Cybercrime probably has somewhat higher barriers to entry than porn (although less than creating an AGI) and arguably higher levels of stigma. It doesn’t take as much skill as it used to, but still needs skilled actors at the higher levels of complexity. Yet it flourishes in many jurisdictions, including with the acquiescence (if not outright support) of nation-states. So that might be another “industry” to consider.
Jason—yes, that’s another good example.
I suspect there will also be quite a bit of overlap between cybercrime and advanced AI (esp. for ‘social engineering’ attacks) in the coming years. Just as crypto’s (media-exaggerated) association with cybercrime in the early 2010s led to increased stigma against crypto, any association between advanced AI and cybercrime might increase stigma against AI.
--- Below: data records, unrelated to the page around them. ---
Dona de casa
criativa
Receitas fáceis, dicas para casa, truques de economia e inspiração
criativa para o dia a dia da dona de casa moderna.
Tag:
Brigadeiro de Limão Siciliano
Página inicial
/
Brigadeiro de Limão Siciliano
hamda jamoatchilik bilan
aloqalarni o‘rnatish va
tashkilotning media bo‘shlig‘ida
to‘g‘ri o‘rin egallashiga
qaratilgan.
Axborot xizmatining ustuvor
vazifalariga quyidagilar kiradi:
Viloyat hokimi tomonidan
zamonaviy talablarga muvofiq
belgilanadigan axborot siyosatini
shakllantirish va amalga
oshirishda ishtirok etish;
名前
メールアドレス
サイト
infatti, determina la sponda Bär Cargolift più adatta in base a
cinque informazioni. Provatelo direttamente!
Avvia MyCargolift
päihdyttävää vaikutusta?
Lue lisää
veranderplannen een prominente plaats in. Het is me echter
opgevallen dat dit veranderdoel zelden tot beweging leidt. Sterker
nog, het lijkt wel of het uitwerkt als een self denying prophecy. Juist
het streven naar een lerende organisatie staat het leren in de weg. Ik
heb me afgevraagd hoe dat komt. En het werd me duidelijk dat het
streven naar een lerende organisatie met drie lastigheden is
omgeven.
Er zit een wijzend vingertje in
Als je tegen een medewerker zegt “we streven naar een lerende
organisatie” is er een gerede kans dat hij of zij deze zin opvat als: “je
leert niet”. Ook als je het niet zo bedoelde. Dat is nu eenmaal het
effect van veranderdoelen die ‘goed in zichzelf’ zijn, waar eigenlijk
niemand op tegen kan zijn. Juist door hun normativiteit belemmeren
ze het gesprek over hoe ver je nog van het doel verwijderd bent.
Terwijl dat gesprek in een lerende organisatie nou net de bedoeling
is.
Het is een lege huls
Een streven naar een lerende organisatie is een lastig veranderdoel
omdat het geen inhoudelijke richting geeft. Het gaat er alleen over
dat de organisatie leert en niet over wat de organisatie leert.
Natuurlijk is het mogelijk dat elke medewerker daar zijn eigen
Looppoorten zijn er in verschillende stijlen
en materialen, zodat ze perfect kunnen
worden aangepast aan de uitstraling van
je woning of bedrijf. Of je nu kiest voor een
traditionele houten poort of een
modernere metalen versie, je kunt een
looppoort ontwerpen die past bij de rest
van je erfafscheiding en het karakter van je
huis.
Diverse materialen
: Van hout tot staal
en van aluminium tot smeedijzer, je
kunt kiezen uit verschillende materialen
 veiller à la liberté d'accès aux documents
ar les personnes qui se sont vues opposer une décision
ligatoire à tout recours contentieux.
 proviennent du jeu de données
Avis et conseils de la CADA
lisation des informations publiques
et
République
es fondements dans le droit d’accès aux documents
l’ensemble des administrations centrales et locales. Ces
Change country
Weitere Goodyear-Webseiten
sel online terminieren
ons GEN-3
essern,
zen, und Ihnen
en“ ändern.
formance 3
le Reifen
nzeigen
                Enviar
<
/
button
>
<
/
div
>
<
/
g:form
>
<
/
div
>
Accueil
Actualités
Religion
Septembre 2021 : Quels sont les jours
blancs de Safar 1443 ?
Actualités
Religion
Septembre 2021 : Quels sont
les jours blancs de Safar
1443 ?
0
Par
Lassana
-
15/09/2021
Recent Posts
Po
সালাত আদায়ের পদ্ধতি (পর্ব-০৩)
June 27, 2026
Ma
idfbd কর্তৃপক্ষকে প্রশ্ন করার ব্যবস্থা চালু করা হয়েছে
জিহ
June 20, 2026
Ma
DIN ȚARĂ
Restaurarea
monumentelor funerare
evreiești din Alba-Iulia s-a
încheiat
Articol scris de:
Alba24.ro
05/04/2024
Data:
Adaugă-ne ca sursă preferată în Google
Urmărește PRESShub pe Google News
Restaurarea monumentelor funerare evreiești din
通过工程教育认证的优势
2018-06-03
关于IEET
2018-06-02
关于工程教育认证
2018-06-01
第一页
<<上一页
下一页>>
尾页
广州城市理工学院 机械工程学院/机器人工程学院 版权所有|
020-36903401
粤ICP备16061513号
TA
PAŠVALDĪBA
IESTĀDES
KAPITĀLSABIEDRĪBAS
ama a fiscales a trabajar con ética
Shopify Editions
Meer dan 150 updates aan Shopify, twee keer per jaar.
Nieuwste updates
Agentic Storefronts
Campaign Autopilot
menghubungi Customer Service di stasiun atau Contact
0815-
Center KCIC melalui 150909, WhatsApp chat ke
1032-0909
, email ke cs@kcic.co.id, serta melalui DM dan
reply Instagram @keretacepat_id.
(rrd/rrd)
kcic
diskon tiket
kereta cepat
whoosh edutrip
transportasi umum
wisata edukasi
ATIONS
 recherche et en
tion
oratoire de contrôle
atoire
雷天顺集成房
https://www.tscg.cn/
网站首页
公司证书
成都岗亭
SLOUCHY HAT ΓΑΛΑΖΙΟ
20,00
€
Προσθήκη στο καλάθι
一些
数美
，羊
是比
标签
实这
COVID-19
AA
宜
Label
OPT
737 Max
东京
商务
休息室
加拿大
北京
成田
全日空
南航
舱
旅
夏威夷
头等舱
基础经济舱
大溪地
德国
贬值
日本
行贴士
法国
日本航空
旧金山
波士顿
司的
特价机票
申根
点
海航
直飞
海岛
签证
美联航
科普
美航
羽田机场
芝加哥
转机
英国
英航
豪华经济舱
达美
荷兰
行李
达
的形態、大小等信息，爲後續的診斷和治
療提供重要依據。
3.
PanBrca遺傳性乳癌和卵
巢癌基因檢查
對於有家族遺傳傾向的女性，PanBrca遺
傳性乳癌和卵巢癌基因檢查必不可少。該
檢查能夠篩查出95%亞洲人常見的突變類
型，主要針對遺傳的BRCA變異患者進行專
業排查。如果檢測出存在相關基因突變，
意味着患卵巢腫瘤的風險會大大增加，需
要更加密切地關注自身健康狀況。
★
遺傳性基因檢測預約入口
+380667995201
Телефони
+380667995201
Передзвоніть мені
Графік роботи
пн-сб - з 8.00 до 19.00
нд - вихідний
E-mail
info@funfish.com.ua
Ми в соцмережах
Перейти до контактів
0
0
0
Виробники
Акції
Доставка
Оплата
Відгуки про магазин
I believe PornHub is a bigger company than most of today’s AI companies (~150 employees, half software engineers according to Glass Door)? If Brave AI is to be believed, they have $100B in annual revenue and handle 15TB of uploads per day.
If this is the benchmark for the limits of an AI company in a world where AI research is stigmatized, then I am of the opinion that all that stigmatization will accomplish is to make it so people who are OK working in the dark get to make decisions on what gets built. I feel like PornHub sized companies are big enough to produce AGI.
I agree with you that Porn is a very distributed industry overall, and I do suspect that is partially because of the stigmatization. However, this has resulted in a rather robust organization arrangement where individuals work independently and these large companies (like PornHub) focus on handling the IT side of things.
In a stigmatized AI future, perhaps individuals all over the world will work on different pieces of AI stuff while a small number of big AI companies perhaps do bulk training or coordination. Interestingly, this sort of decentralized approach to building could result in a better AI outcome because we wouldn’t end up with a small number of very powerful people deciding trajectory, and instead would have a large number of individuals working independently and in competition with each other.
I do like your idea about comparing to other stigmatized industries! Gambling and drugs are, of course, other great examples of how an absolutely massive industry can grow in the face of weak stigmatization!
Micah—very interesting points.
The PornHub example raises something a lot of people seem not to understand very well about the porn industry. PornHub and its associated sites (owned by MindGeek) are ‘content aggregators’ that basically act as free advertising for the porn content produced by independent operators and small production companies—which all make their real money through subscription services. PornHub is a huge aggregator site, but as far as I know, it doesn’t actually produce any content of its own. So it’s quite unlike Netflix in this regard—Netflix spent about $17 billion in 2022 on original content, whereas PornHub spent roughly zero on original content, as far as I can tell.
So, one could imagine ‘AI aggregator sites’ that offer a range of AI services produced by small independent AI developers. These could potentially compete with Big Tech outfits like OpenAI or DeepMind (which would be more analogous to Netflix, in terms of investing large sums in ‘original content’, i.e. original software).
But, whether that would increase or decrease AI risk, I’m not sure. My hunch is that the more people and organizations who are involved in AI development, the higher the risk that a few bad actors will produce truly dangerous AI systems, whether accidentally or deliberately. But, as you say, a more diverse AI ecosystem could reduce the change that a few big AI companies acquire and abuse a lot of power.